§ **WHAT IS NEEDED**: Which lines run from the start of the data below to the line containing "Book, reschedule, and"? Set them down exactly, with none added.

-*-

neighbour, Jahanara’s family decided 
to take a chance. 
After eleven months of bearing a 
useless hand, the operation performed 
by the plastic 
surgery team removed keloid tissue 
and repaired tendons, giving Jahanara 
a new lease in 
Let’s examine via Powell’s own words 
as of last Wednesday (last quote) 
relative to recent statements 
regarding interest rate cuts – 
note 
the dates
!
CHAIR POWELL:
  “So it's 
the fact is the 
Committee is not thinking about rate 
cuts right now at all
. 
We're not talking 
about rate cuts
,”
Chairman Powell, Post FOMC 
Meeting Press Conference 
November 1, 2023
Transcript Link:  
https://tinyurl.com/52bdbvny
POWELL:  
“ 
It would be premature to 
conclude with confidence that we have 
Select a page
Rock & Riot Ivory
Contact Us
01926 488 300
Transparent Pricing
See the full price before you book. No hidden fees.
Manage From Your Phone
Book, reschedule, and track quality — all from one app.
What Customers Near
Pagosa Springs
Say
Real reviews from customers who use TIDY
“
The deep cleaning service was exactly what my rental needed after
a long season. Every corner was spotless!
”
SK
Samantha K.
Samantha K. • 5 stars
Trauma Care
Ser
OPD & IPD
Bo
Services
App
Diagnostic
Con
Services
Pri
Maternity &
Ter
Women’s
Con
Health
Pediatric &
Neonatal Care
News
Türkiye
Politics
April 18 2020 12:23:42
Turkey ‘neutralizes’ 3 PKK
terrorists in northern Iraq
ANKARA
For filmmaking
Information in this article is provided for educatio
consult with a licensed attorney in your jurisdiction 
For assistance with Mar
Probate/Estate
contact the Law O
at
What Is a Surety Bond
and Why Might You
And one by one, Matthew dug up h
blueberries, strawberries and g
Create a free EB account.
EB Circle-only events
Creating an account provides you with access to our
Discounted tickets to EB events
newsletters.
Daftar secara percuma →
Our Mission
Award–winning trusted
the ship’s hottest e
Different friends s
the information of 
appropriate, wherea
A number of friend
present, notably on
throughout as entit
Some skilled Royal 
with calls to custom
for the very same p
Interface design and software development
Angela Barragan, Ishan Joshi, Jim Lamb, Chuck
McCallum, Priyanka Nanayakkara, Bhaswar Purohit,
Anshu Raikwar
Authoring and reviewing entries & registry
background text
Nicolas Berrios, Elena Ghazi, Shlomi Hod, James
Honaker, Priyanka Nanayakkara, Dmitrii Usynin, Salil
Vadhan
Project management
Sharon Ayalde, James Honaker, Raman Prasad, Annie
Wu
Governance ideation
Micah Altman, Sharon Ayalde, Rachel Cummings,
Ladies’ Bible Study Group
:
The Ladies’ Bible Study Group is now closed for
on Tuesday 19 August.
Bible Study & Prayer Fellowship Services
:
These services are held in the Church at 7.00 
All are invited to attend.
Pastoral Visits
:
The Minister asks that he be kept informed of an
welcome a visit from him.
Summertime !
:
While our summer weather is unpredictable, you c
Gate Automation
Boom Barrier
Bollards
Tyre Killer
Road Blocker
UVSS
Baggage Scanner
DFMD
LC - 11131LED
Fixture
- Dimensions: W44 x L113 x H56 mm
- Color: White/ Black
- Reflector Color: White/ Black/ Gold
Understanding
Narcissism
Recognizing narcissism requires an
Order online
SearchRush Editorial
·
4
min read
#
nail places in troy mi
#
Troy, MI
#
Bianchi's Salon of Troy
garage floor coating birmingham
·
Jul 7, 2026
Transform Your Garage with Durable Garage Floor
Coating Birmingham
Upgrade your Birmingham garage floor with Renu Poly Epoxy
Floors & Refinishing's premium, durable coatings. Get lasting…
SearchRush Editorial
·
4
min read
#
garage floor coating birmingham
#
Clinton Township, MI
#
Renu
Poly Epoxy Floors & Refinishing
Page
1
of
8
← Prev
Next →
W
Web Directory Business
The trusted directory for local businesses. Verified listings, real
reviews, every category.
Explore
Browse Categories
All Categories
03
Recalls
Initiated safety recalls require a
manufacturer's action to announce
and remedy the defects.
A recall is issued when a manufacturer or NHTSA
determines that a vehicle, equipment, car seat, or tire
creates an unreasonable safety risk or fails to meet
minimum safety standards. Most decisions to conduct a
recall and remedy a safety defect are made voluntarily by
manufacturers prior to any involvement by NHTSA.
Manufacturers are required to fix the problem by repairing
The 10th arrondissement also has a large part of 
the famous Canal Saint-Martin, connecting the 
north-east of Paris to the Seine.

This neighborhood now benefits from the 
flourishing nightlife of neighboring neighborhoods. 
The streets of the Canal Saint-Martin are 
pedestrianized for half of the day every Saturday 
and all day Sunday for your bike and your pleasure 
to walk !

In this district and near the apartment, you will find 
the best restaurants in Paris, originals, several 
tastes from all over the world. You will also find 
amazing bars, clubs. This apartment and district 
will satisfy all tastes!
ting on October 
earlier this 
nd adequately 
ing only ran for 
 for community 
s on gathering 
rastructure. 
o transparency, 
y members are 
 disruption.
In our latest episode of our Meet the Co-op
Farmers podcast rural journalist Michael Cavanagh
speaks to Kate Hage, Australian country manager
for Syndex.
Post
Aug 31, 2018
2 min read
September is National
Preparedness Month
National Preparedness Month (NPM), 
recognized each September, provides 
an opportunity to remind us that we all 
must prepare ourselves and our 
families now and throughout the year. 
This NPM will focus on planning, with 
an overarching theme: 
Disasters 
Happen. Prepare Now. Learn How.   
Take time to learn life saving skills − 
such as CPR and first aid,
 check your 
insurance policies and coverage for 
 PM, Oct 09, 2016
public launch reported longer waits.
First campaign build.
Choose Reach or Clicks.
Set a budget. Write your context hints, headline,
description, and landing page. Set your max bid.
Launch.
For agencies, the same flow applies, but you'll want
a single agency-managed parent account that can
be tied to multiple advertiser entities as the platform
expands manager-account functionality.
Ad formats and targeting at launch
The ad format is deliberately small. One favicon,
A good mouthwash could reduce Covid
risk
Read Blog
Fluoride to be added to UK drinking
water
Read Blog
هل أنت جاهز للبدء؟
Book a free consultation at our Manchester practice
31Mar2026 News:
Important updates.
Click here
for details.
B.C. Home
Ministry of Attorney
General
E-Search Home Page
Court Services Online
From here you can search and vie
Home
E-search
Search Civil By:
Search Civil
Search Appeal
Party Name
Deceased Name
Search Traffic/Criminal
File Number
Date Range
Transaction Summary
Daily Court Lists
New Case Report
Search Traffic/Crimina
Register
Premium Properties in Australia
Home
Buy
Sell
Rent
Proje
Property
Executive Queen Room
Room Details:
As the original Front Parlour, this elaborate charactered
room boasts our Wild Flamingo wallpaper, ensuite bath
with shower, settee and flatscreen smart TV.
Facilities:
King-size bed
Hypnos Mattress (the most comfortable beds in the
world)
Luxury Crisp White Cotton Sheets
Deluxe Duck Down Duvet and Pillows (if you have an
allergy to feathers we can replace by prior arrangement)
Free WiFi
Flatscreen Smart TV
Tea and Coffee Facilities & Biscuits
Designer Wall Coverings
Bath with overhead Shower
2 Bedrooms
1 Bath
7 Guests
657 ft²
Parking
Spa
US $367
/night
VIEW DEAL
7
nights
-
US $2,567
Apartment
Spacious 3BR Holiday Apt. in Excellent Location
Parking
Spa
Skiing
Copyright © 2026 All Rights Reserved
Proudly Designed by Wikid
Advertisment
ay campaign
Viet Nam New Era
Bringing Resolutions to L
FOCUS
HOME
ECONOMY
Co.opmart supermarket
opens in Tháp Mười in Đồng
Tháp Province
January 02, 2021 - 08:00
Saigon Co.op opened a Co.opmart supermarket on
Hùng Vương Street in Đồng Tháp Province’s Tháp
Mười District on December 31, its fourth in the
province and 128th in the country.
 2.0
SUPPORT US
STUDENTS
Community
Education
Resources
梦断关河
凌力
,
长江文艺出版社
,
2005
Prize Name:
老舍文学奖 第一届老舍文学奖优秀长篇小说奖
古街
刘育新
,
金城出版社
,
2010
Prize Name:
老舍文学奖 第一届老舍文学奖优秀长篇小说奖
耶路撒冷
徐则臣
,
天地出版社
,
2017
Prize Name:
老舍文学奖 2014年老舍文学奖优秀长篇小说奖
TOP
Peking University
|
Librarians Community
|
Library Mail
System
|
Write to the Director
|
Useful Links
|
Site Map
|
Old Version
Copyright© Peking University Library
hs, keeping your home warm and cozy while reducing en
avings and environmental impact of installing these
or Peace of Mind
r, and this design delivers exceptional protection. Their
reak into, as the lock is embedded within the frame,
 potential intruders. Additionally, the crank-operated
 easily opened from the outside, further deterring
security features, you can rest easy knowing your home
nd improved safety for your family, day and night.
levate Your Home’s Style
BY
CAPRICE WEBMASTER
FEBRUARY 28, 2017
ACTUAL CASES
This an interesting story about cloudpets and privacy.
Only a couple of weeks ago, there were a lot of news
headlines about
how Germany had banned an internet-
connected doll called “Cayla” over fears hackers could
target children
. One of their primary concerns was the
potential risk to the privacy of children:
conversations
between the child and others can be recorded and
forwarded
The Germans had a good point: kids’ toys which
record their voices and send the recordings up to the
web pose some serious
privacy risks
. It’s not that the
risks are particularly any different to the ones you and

-*-

§ **EXERCISE SOLUTION**:
neighbour, Jahanara’s family decided 
to take a chance. 
After eleven months of bearing a 
useless hand, the operation performed 
by the plastic 
surgery team removed keloid tissue 
and repaired tendons, giving Jahanara 
a new lease in 
Let’s examine via Powell’s own words 
as of last Wednesday (last quote) 
relative to recent statements 
regarding interest rate cuts – 
note 
the dates
!
CHAIR POWELL:
  “So it's 
the fact is the 
Committee is not thinking about rate 
cuts right now at all
. 
We're not talking 
about rate cuts
,”
Chairman Powell, Post FOMC 
Meeting Press Conference 
November 1, 2023
Transcript Link:  
https://tinyurl.com/52bdbvny
POWELL:  
“ 
It would be premature to 
conclude with confidence that we have 
Select a page
Rock & Riot Ivory
Contact Us
01926 488 300
Transparent Pricing
See the full price before you book. No hidden fees.
Manage From Your Phone
Book, reschedule, and track quality — all from one app.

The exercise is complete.